Miasto w północno-zachodniej Rumunii, położone na granicy z Węgrami, nad rzeką Keresztur.
Oradea to ładne i zadbane miasto, ale w sezonie letnim nudne i wyludnione. Turyści zdają się omijać Oradeę i nie dając się skusić dużym aquaparkiem i pięknym secesyjnym rynkiem.
W wyniku tego, podczas naszego pobytu, w środku wakacji, połowa restauracji była nieczynna, a druga połowa pracowała na pół gwizdka. A było to jeszcze przed covidowymi lockdownami.
Co może być tego przyczyną? Być może brak wampirystycznych atrakcji i pamiątek po Vladzie Draculi, które są starym rumuńskim samograjem i wabikiem na turystów. Ludzie, niesłusznie, ignorują Oradeę i jadą dalej w kierunku Sybina i Branu.

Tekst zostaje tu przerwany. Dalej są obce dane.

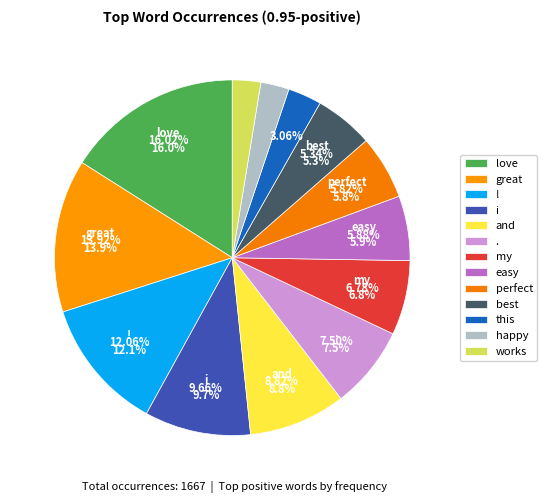

Which has a higher value, and or my?

and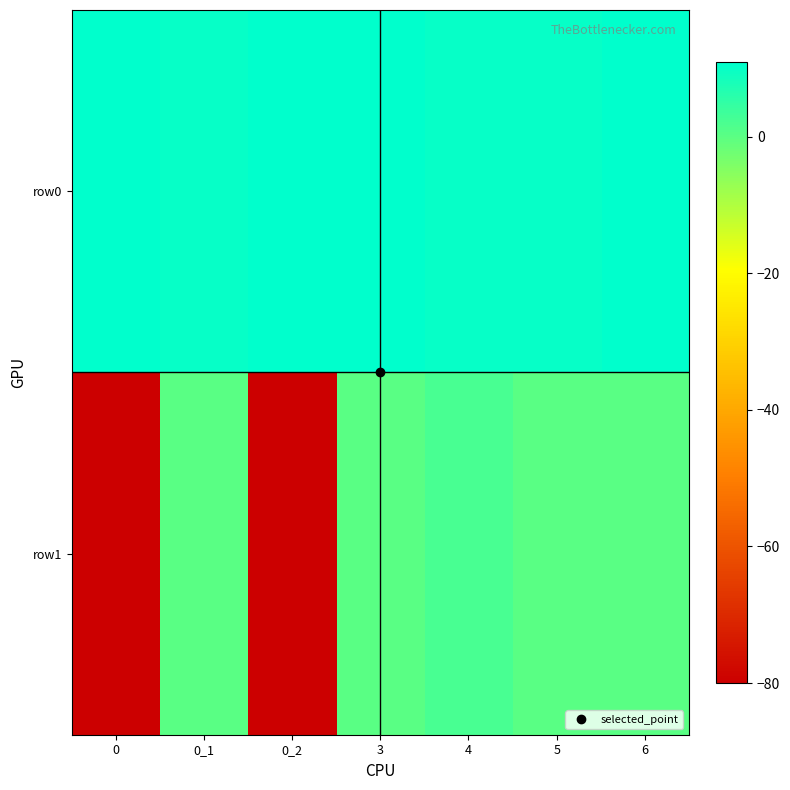

Reading left to right, transcribe all the data shown in this chart.

row0: 0=11.0	0_1=10.0	0_2=11.0	3=11.0	4=10.0	5=10.0	6=11.0
row1: 0=-80.0	0_1=0.0	0_2=-80.0	3=0.0	4=2.4	5=0.0	6=0.0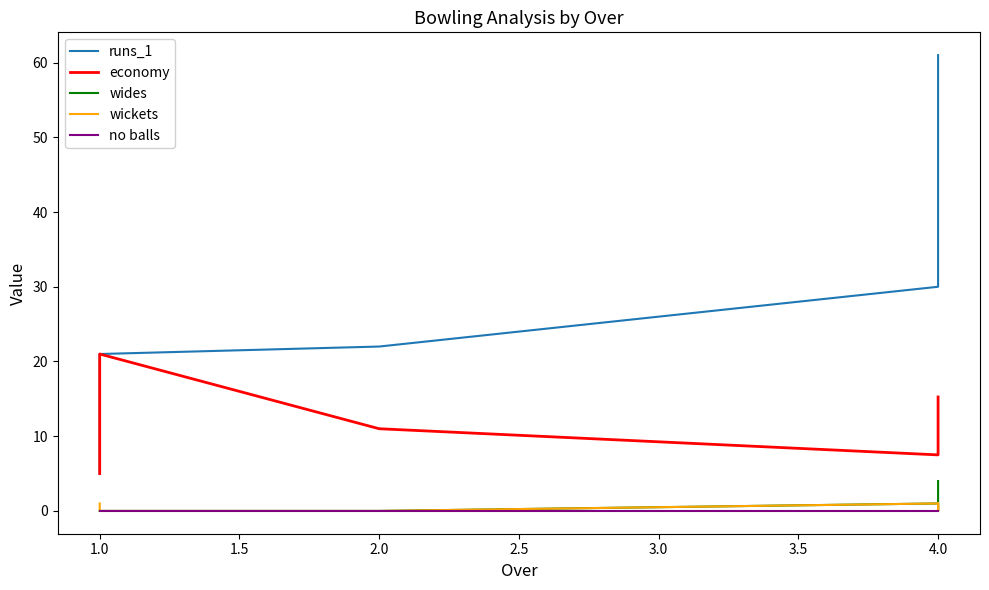

How many lines are shown in the chart?

5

Jest to piąte co do wielkości miasto Rumunii i jedno z najważniejszych centrów kulturalnych i gospodarczych regionu.
W Oradei znajdują się liczne zabytki, w tym barokowy Pałac Barocchi, Katedra Rzymskokatolicka św. Marii, Synagoga Neologiczna i Cetatea Oradea - fortecę zbudowaną w XV wieku. Miasto jest również znane z Termalnych Łaźni Felix, które oferują lecznicze wody termalne i masaże.
Piața Unirii
Plac Unii - powstałe w XVIII wieku, historyczne i kulturalne centrum Oradei.
Współczesny wygląd plac uzyskał dzięki wybudowaniu istniejących do dziś budynków: Ratusza, Pałacu Episkopatu Greckokatolickiego, Pałacu Czarnego Orła, Pałac Adolfa Moskovitsa.
Twierdza Oradea
Twierdza zbudowana na miejscu klasztoru, zbudowanego przez króla Władysława [Laszlo] I Świętego. Fortyfikacje powstały w XII i XII wieku. Twierdza była zdobwana przez Tatarów i Turków, a w 1692 r. wojska Habsburgów odzyskały twierdzę.